Trafficking and Biological Functions of Giardia Cysteine Proteases
Giardia lamblia is a eukaryotic protozoan parasite and the causative agent of giardiasis, a debilitating enteric disease resulting in much morbidity and mortality worldwide. It is of interest not only as a target for the development of improved giardiasis therapies, but also as a model eukaryotic system. Giardia represents the earliest branching clade of eukaryotic cells. It is thus an ideal system for investigating the evolution of cell processes, organelle compartmentalization, and critical protein families. Analysis of the structure and function of the Giardia endomembrane system, cysteine proteases, and clathrin orthologues are the focus of this dissertation project.

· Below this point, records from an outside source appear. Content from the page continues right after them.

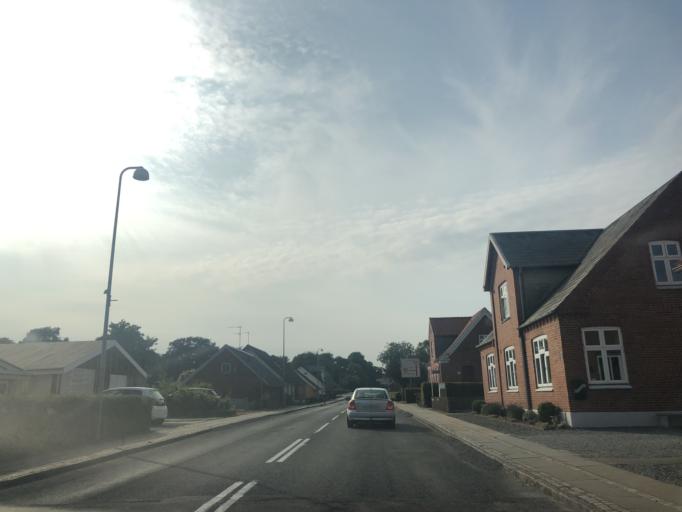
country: DK
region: Central Jutland
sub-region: Skive Kommune
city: Skive
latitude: 56.7021
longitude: 8.9839
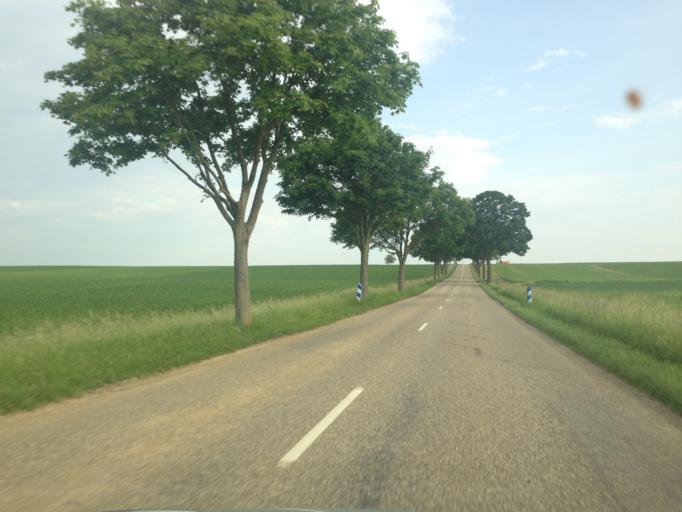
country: FR
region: Alsace
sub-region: Departement du Bas-Rhin
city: Schwindratzheim
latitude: 48.7732
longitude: 7.5941
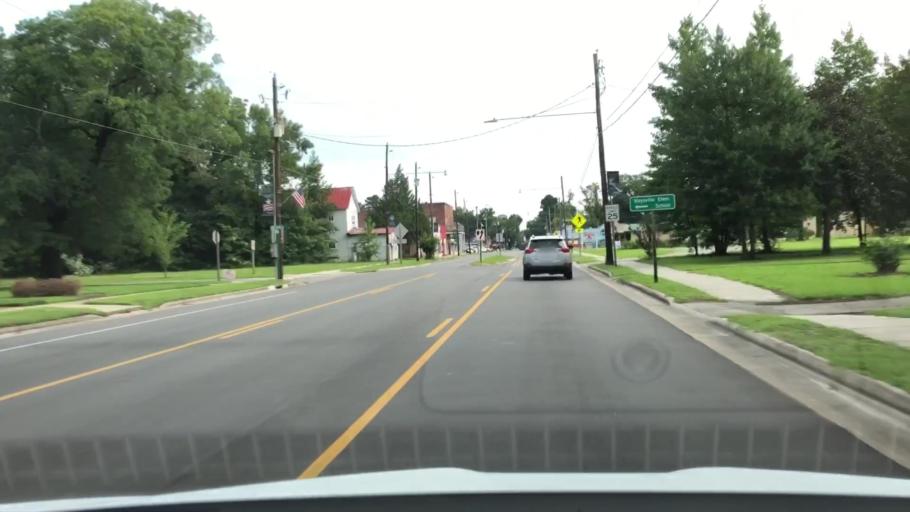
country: US
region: North Carolina
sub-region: Jones County
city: Maysville
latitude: 34.9035
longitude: -77.2315
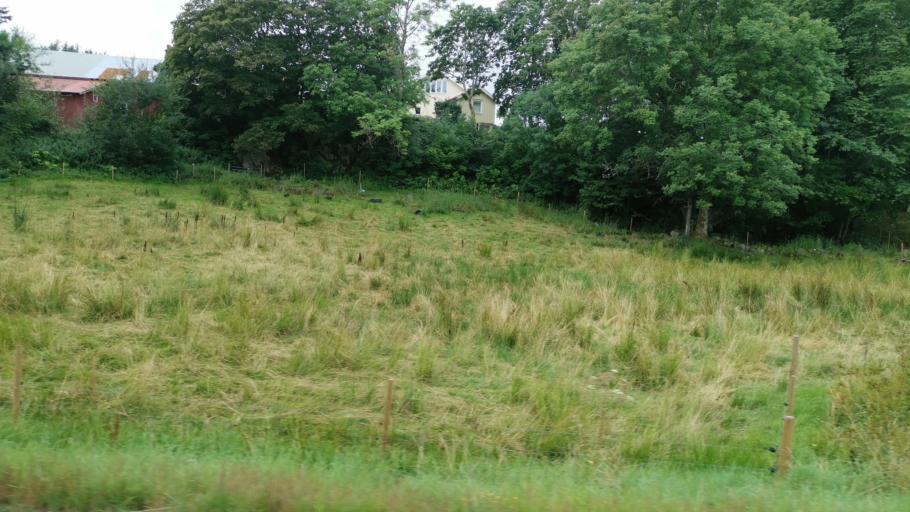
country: SE
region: Vaestra Goetaland
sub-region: Sotenas Kommun
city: Hunnebostrand
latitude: 58.4806
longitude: 11.3972
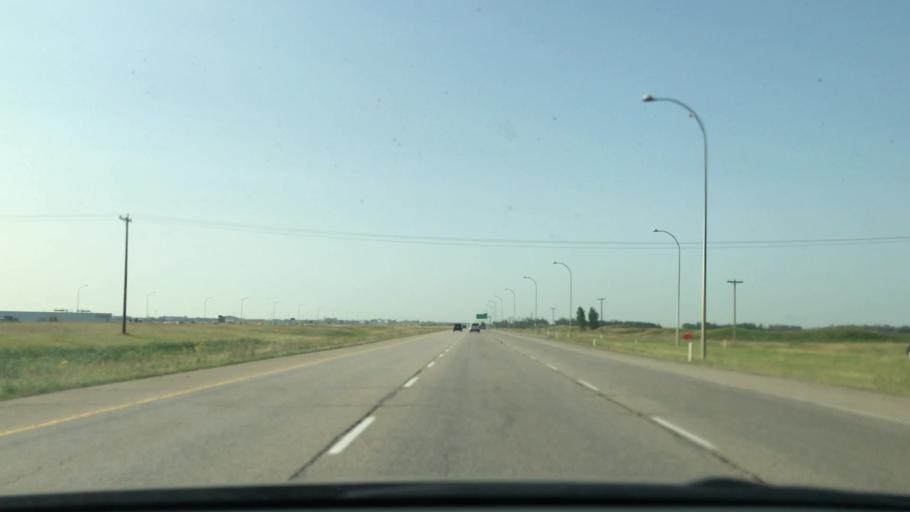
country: CA
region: Alberta
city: Leduc
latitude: 53.3356
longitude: -113.5496
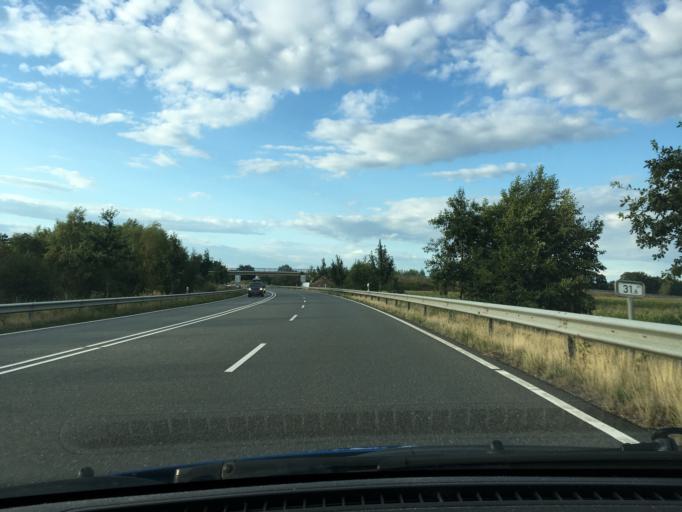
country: DE
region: Lower Saxony
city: Adelheidsdorf
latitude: 52.5411
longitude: 10.0715
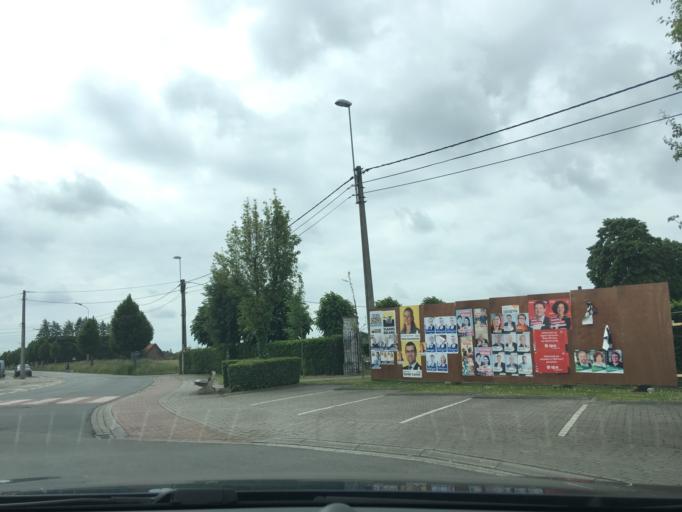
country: BE
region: Flanders
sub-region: Provincie West-Vlaanderen
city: Ledegem
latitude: 50.8492
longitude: 3.0889
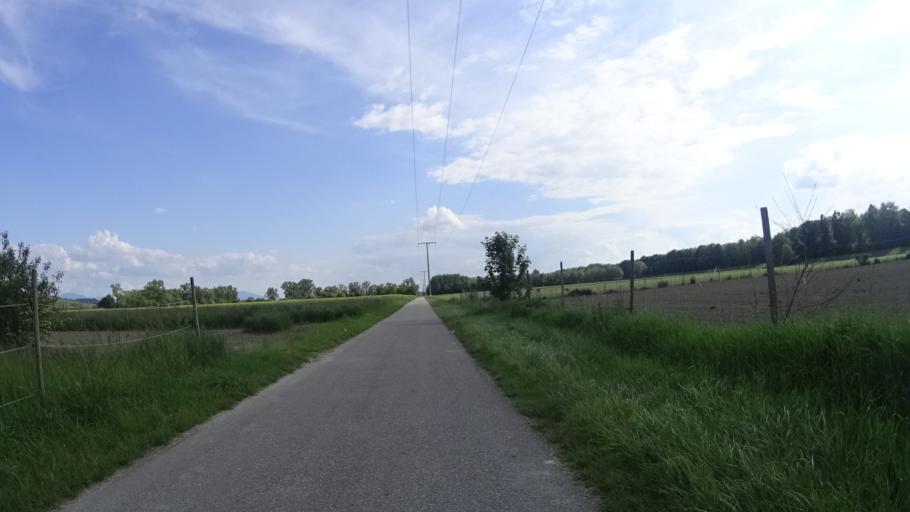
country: DE
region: Baden-Wuerttemberg
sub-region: Freiburg Region
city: Breisach am Rhein
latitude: 48.0772
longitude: 7.5917
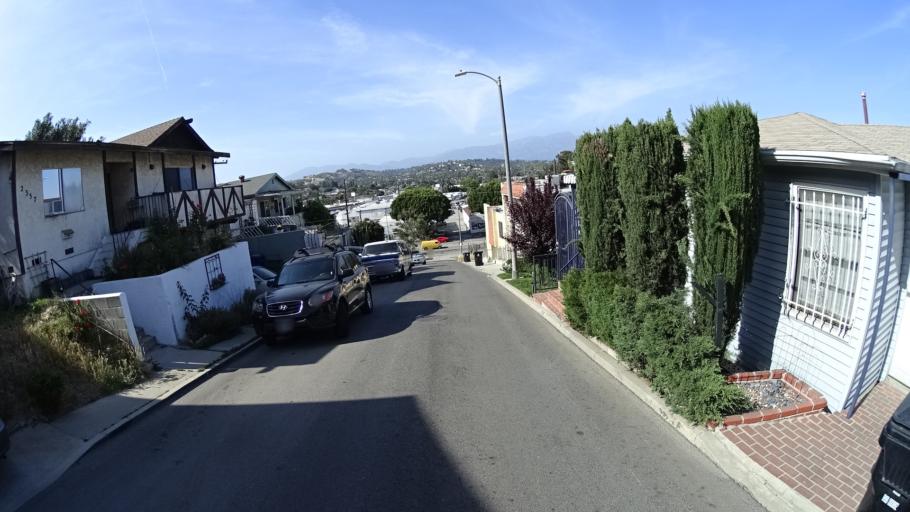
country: US
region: California
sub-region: Los Angeles County
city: Belvedere
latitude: 34.0738
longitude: -118.1672
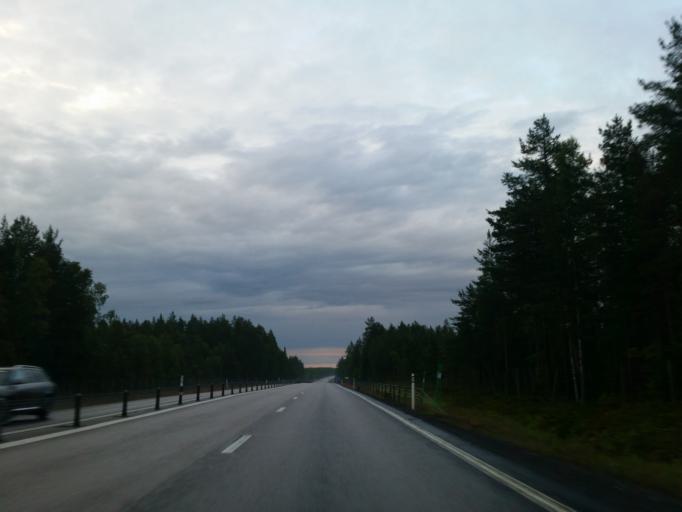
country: SE
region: Vaesterbotten
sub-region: Umea Kommun
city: Saevar
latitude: 63.9759
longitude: 20.7194
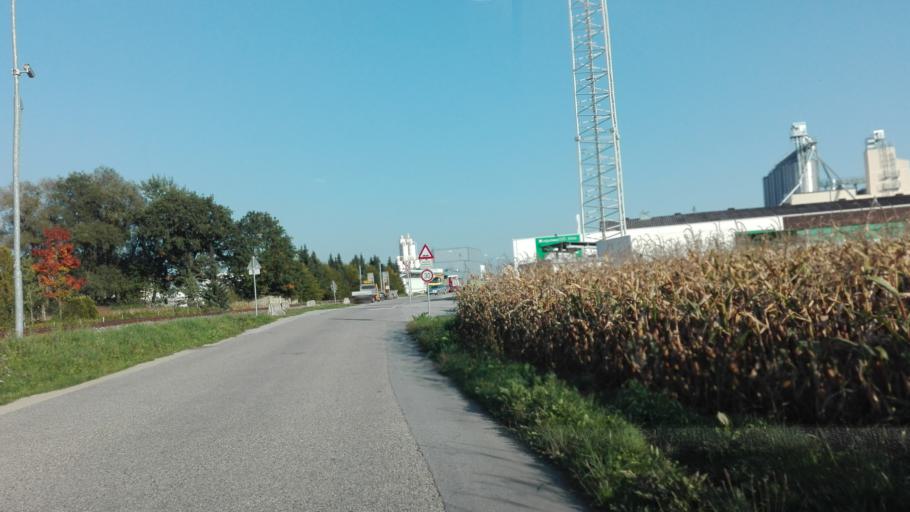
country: AT
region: Upper Austria
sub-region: Politischer Bezirk Perg
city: Perg
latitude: 48.2486
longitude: 14.6222
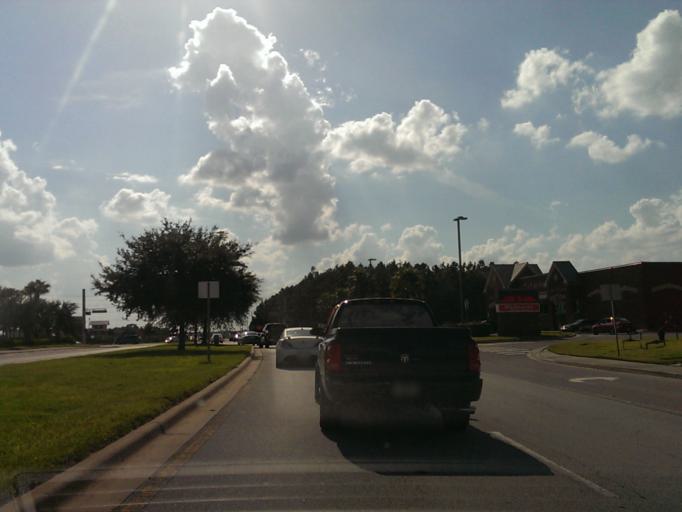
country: US
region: Florida
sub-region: Orange County
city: Oakland
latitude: 28.5179
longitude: -81.6188
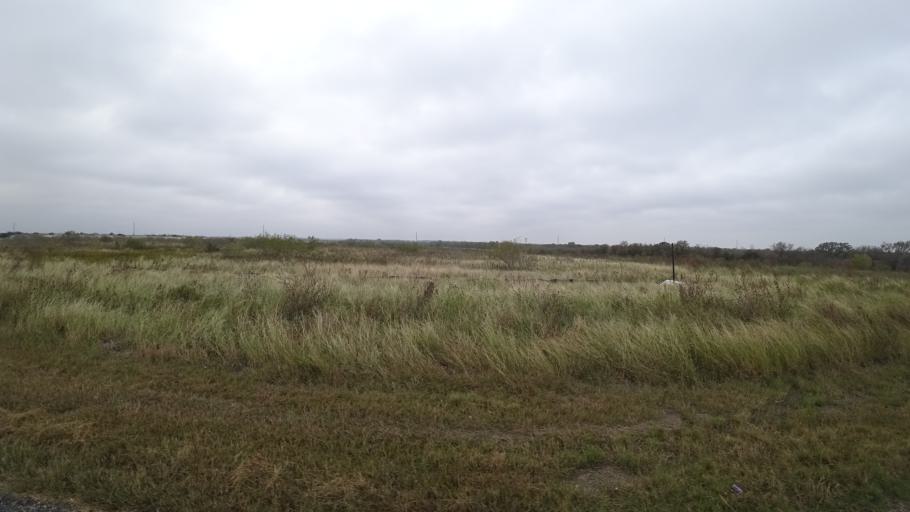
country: US
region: Texas
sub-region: Travis County
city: Pflugerville
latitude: 30.4150
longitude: -97.6112
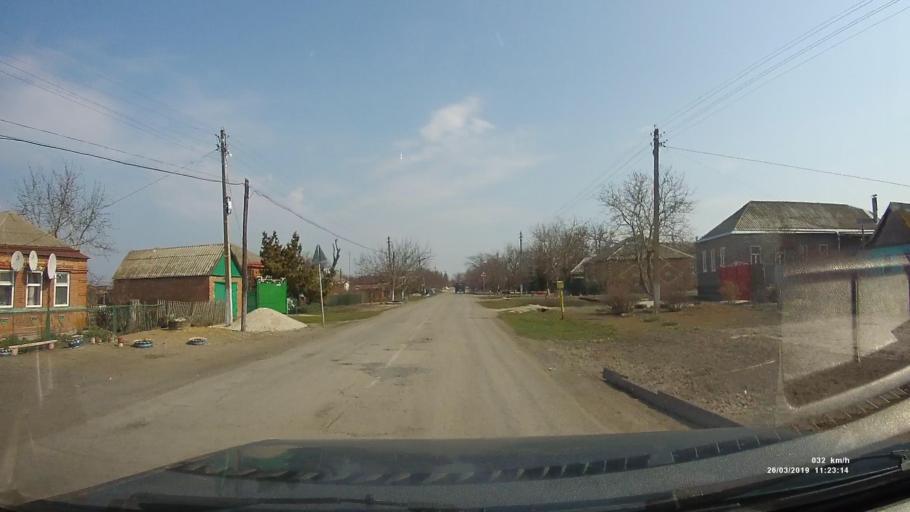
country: RU
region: Rostov
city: Novobessergenovka
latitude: 47.1397
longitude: 38.5587
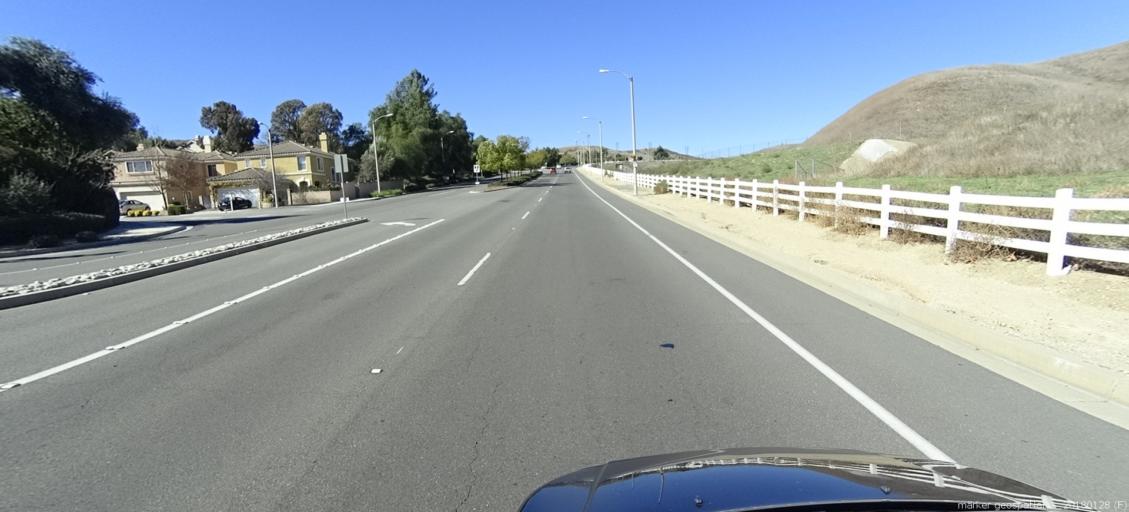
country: US
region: California
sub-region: San Bernardino County
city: Chino Hills
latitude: 33.9981
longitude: -117.7620
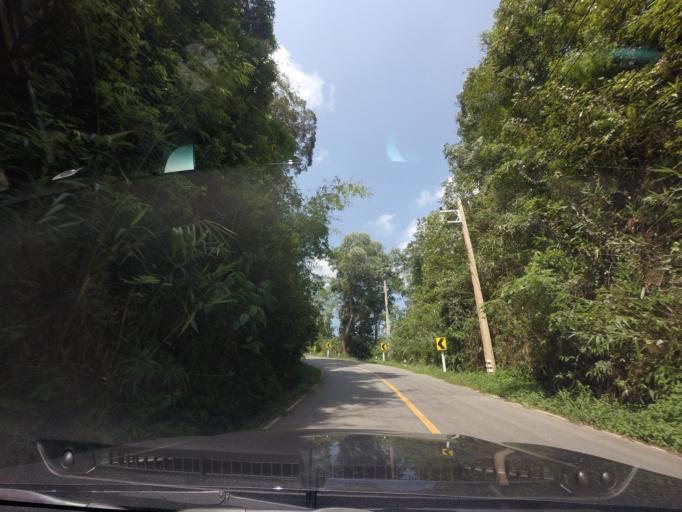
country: TH
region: Loei
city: Na Haeo
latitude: 17.4729
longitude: 100.9377
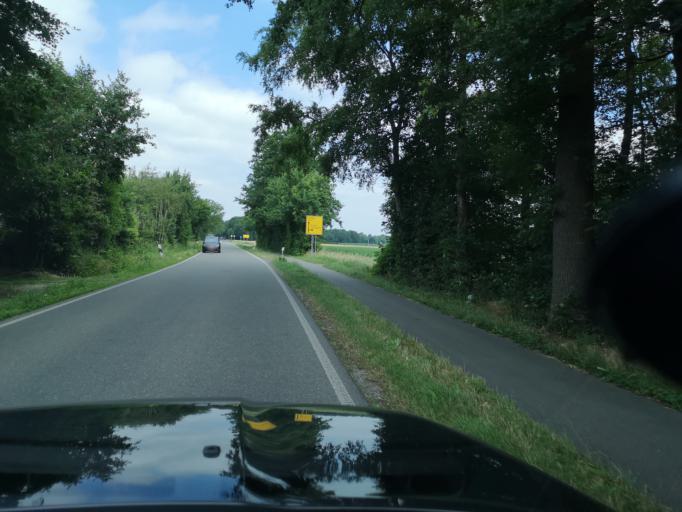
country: DE
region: North Rhine-Westphalia
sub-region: Regierungsbezirk Munster
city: Rhede
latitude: 51.8845
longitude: 6.6851
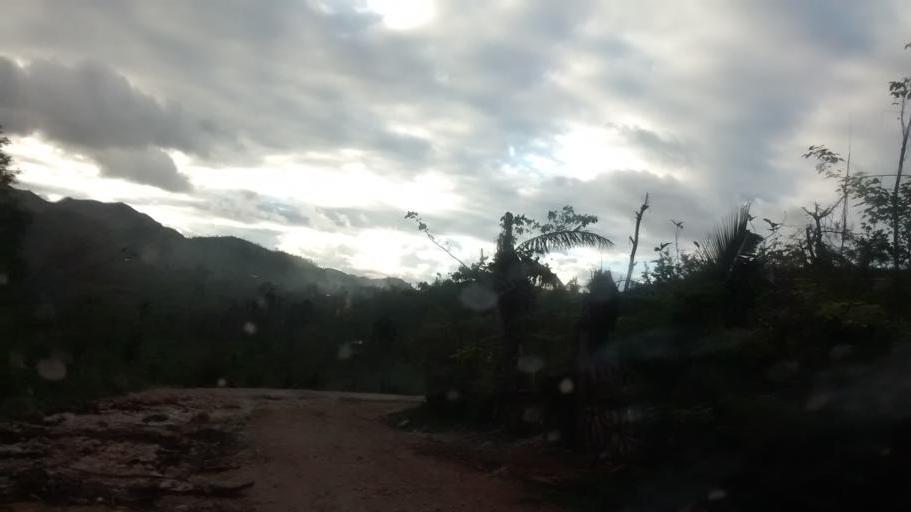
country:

The ER has been studied recently as a putative endocytic organelle. Examination of Giardia endocytosis using fluorophore-labeled proteins revealed that proteins were rapidly trafficked to a tubulovesicular network with ER-like properties. Using reporter constructs, cysteine proteases that are orthologues of lysosomal hydrolases were localized to the same tubulovesicular network. Functional protease assays helped define the role that cysteine proteases play in the degradation of exogenous proteins. Organelle-specific markers were used to describe the tubulovesicular compartment in which endocytosis and subsequent proteolysis takes place.
Cysteine proteases have been implicated in life cycle transitions (encystation and excystation) of Giardia. The completion of the Giardia genome indicated that there are twenty-seven cysteine protease genes in Giardia. Cysteine protease 2 (GlCP2) was identified as the major expressed cysteine protease gene in Giardia. Biochemical analysis of heterologously expressed GlCP2 suggested that this gene indeed plays an important role in both encystation and excystation.
Giardia clathrin is also key to the processes of endocytosis and encystation. Clathrin is associated with the peripheral vacuoles of vegetative Giardia and may facilitate the inital endocytic uptake of proteins. During encystation, clathrin localizes to encystation specific vesicles and may function in cyst formation. A dominant negative clathrin heavy chain disrupted cyst formation but did not affect endocytosis.